**ASSIGNMENT:** Copy nothing but the text: repeat each entry exactly and drop the images.

**DATASET:**
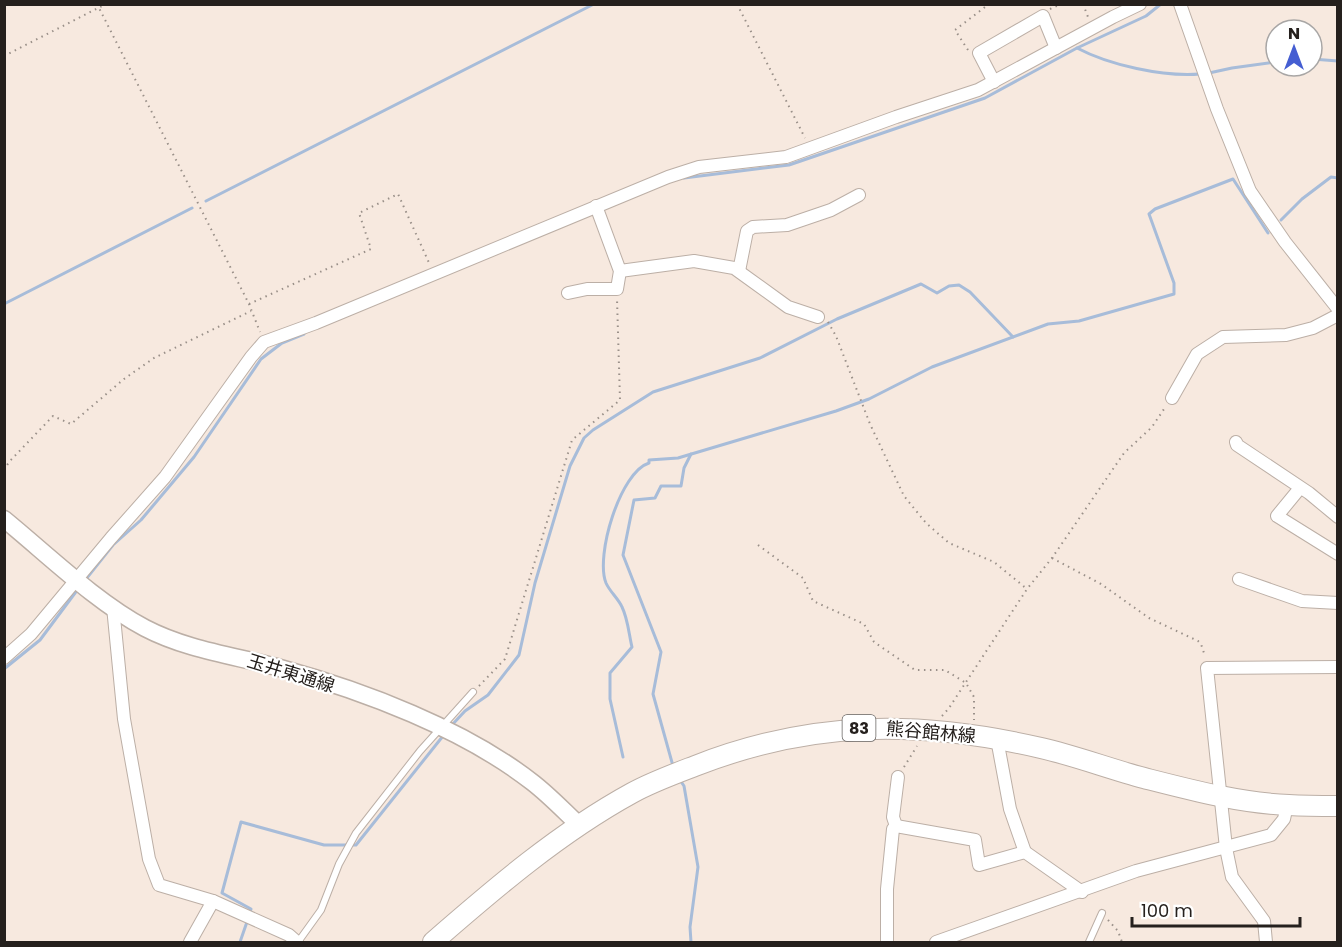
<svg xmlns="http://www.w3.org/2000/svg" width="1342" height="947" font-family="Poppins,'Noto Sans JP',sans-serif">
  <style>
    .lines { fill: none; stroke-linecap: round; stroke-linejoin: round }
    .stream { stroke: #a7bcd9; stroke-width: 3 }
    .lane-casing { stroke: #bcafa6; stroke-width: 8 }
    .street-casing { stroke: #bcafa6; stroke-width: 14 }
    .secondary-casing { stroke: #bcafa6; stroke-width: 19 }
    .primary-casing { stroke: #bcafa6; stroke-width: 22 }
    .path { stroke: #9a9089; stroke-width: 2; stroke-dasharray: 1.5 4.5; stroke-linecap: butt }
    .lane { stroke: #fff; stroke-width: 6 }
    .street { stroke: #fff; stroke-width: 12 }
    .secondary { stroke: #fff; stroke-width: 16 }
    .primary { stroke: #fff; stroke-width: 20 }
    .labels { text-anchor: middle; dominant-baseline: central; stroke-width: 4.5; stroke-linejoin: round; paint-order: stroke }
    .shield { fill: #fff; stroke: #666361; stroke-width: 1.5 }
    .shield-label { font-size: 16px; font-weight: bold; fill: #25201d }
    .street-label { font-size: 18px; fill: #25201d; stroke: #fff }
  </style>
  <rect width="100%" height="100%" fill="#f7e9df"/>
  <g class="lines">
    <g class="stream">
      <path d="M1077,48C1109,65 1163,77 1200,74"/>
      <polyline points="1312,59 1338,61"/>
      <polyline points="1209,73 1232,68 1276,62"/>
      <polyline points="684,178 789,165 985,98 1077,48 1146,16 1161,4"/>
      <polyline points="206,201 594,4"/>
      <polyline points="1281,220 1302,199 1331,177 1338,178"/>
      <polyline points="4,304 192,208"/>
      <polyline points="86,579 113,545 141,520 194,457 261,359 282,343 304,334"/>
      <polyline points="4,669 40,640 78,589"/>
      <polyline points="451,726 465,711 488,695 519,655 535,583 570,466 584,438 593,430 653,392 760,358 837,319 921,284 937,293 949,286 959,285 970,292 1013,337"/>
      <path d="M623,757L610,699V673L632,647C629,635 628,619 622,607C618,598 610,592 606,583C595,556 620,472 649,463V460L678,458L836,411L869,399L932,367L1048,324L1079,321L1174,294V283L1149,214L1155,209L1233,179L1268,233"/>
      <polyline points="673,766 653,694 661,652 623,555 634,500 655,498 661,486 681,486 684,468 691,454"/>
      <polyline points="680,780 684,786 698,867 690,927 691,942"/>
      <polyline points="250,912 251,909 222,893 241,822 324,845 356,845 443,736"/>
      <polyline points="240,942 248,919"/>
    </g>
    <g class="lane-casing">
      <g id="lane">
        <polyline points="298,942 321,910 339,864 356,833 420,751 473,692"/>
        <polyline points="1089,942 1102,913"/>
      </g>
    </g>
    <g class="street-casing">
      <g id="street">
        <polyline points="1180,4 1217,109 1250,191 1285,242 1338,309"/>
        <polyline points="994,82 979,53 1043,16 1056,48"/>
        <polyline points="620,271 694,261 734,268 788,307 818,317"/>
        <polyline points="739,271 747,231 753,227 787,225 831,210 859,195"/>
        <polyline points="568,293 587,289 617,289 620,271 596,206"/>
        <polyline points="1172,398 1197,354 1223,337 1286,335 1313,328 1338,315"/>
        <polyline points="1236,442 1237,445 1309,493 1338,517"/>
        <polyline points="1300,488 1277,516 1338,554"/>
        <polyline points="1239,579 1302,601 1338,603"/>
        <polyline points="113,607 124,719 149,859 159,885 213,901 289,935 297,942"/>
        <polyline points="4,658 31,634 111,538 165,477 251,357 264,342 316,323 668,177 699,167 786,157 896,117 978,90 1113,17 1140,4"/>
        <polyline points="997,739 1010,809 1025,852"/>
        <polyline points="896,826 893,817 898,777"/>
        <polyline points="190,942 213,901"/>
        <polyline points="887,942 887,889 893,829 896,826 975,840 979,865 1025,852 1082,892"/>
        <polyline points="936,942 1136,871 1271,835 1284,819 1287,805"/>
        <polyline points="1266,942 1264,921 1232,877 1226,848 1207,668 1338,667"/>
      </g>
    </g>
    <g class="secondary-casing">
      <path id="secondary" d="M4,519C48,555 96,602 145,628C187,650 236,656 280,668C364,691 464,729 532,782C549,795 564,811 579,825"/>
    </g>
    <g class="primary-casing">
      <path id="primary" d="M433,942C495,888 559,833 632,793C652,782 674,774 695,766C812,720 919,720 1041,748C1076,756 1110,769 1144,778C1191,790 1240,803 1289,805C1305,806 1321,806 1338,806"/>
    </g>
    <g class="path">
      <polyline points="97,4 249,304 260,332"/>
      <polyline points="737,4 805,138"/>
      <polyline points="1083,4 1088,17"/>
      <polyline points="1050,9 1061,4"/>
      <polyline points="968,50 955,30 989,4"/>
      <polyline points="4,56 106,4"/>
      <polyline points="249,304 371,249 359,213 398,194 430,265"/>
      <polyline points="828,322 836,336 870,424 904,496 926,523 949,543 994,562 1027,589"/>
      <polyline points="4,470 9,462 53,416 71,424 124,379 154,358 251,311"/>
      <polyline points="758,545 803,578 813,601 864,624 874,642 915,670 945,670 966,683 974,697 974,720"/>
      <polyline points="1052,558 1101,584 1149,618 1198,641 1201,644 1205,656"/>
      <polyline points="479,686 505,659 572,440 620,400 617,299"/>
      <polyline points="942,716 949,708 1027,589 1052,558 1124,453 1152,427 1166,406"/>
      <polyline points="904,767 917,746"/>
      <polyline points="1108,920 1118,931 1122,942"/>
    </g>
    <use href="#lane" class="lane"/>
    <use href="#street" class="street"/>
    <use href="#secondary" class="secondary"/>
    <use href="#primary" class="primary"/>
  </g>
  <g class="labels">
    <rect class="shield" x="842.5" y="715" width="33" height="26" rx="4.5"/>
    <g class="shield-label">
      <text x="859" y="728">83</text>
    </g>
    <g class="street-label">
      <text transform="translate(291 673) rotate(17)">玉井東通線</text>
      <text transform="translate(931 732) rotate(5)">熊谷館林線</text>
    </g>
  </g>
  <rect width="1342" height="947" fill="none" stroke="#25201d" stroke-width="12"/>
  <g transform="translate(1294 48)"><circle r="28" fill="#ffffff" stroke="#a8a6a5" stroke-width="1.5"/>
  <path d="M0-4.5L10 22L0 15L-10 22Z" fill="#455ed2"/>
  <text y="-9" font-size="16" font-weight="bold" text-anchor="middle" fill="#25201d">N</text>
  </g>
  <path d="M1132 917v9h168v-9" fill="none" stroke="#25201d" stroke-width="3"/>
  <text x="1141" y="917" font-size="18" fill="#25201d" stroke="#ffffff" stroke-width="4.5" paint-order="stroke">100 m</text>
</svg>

**ANSWER SECTION:**
<svg xmlns="http://www.w3.org/2000/svg" width="1342" height="947" font-family="Poppins,'Noto Sans JP',sans-serif">
  <style>
    .lines { fill: none; stroke-linecap: round; stroke-linejoin: round }
    .stream { stroke: #a7bcd9; stroke-width: 3 }
    .lane-casing { stroke: #bcafa6; stroke-width: 8 }
    .street-casing { stroke: #bcafa6; stroke-width: 14 }
    .secondary-casing { stroke: #bcafa6; stroke-width: 19 }
    .primary-casing { stroke: #bcafa6; stroke-width: 22 }
    .path { stroke: #9a9089; stroke-width: 2; stroke-dasharray: 1.5 4.5; stroke-linecap: butt }
    .lane { stroke: #fff; stroke-width: 6 }
    .street { stroke: #fff; stroke-width: 12 }
    .secondary { stroke: #fff; stroke-width: 16 }
    .primary { stroke: #fff; stroke-width: 20 }
    .labels { text-anchor: middle; dominant-baseline: central; stroke-width: 4.5; stroke-linejoin: round; paint-order: stroke }
    .shield { fill: #fff; stroke: #666361; stroke-width: 1.5 }
    .shield-label { font-size: 16px; font-weight: bold; fill: #25201d }
    .street-label { font-size: 18px; fill: #25201d; stroke: #fff }
  </style>
  <rect width="100%" height="100%" fill="#f7e9df"/>
  <g class="lines">
    <g class="stream">
      <path d="M1077,48C1109,65 1163,77 1200,74"/>
      <polyline points="1312,59 1338,61"/>
      <polyline points="1209,73 1232,68 1276,62"/>
      <polyline points="684,178 789,165 985,98 1077,48 1146,16 1161,4"/>
      <polyline points="206,201 594,4"/>
      <polyline points="1281,220 1302,199 1331,177 1338,178"/>
      <polyline points="4,304 192,208"/>
      <polyline points="86,579 113,545 141,520 194,457 261,359 282,343 304,334"/>
      <polyline points="4,669 40,640 78,589"/>
      <polyline points="451,726 465,711 488,695 519,655 535,583 570,466 584,438 593,430 653,392 760,358 837,319 921,284 937,293 949,286 959,285 970,292 1013,337"/>
      <path d="M623,757L610,699V673L632,647C629,635 628,619 622,607C618,598 610,592 606,583C595,556 620,472 649,463V460L678,458L836,411L869,399L932,367L1048,324L1079,321L1174,294V283L1149,214L1155,209L1233,179L1268,233"/>
      <polyline points="673,766 653,694 661,652 623,555 634,500 655,498 661,486 681,486 684,468 691,454"/>
      <polyline points="680,780 684,786 698,867 690,927 691,942"/>
      <polyline points="250,912 251,909 222,893 241,822 324,845 356,845 443,736"/>
      <polyline points="240,942 248,919"/>
    </g>
    <g class="lane-casing">
      <g id="lane">
        <polyline points="298,942 321,910 339,864 356,833 420,751 473,692"/>
        <polyline points="1089,942 1102,913"/>
      </g>
    </g>
    <g class="street-casing">
      <g id="street">
        <polyline points="1180,4 1217,109 1250,191 1285,242 1338,309"/>
        <polyline points="994,82 979,53 1043,16 1056,48"/>
        <polyline points="620,271 694,261 734,268 788,307 818,317"/>
        <polyline points="739,271 747,231 753,227 787,225 831,210 859,195"/>
        <polyline points="568,293 587,289 617,289 620,271 596,206"/>
        <polyline points="1172,398 1197,354 1223,337 1286,335 1313,328 1338,315"/>
        <polyline points="1236,442 1237,445 1309,493 1338,517"/>
        <polyline points="1300,488 1277,516 1338,554"/>
        <polyline points="1239,579 1302,601 1338,603"/>
        <polyline points="113,607 124,719 149,859 159,885 213,901 289,935 297,942"/>
        <polyline points="4,658 31,634 111,538 165,477 251,357 264,342 316,323 668,177 699,167 786,157 896,117 978,90 1113,17 1140,4"/>
        <polyline points="997,739 1010,809 1025,852"/>
        <polyline points="896,826 893,817 898,777"/>
        <polyline points="190,942 213,901"/>
        <polyline points="887,942 887,889 893,829 896,826 975,840 979,865 1025,852 1082,892"/>
        <polyline points="936,942 1136,871 1271,835 1284,819 1287,805"/>
        <polyline points="1266,942 1264,921 1232,877 1226,848 1207,668 1338,667"/>
      </g>
    </g>
    <g class="secondary-casing">
      <path id="secondary" d="M4,519C48,555 96,602 145,628C187,650 236,656 280,668C364,691 464,729 532,782C549,795 564,811 579,825"/>
    </g>
    <g class="primary-casing">
      <path id="primary" d="M433,942C495,888 559,833 632,793C652,782 674,774 695,766C812,720 919,720 1041,748C1076,756 1110,769 1144,778C1191,790 1240,803 1289,805C1305,806 1321,806 1338,806"/>
    </g>
    <g class="path">
      <polyline points="97,4 249,304 260,332"/>
      <polyline points="737,4 805,138"/>
      <polyline points="1083,4 1088,17"/>
      <polyline points="1050,9 1061,4"/>
      <polyline points="968,50 955,30 989,4"/>
      <polyline points="4,56 106,4"/>
      <polyline points="249,304 371,249 359,213 398,194 430,265"/>
      <polyline points="828,322 836,336 870,424 904,496 926,523 949,543 994,562 1027,589"/>
      <polyline points="4,470 9,462 53,416 71,424 124,379 154,358 251,311"/>
      <polyline points="758,545 803,578 813,601 864,624 874,642 915,670 945,670 966,683 974,697 974,720"/>
      <polyline points="1052,558 1101,584 1149,618 1198,641 1201,644 1205,656"/>
      <polyline points="479,686 505,659 572,440 620,400 617,299"/>
      <polyline points="942,716 949,708 1027,589 1052,558 1124,453 1152,427 1166,406"/>
      <polyline points="904,767 917,746"/>
      <polyline points="1108,920 1118,931 1122,942"/>
    </g>
    <use href="#lane" class="lane"/>
    <use href="#street" class="street"/>
    <use href="#secondary" class="secondary"/>
    <use href="#primary" class="primary"/>
  </g>
  <g class="labels">
    <rect class="shield" x="842.5" y="715" width="33" height="26" rx="4.5"/>
    <g class="shield-label">
      <text x="859" y="728">83</text>
    </g>
    <g class="street-label">
      <text transform="translate(291 673) rotate(17)">玉井東通線</text>
      <text transform="translate(931 732) rotate(5)">熊谷館林線</text>
    </g>
  </g>
  <rect width="1342" height="947" fill="none" stroke="#25201d" stroke-width="12"/>
  <g transform="translate(1294 48)"><circle r="28" fill="#ffffff" stroke="#a8a6a5" stroke-width="1.5"/>
  <path d="M0-4.5L10 22L0 15L-10 22Z" fill="#455ed2"/>
  <text y="-9" font-size="16" font-weight="bold" text-anchor="middle" fill="#25201d">N</text>
  </g>
  <path d="M1132 917v9h168v-9" fill="none" stroke="#25201d" stroke-width="3"/>
  <text x="1141" y="917" font-size="18" fill="#25201d" stroke="#ffffff" stroke-width="4.5" paint-order="stroke">100 m</text>
</svg>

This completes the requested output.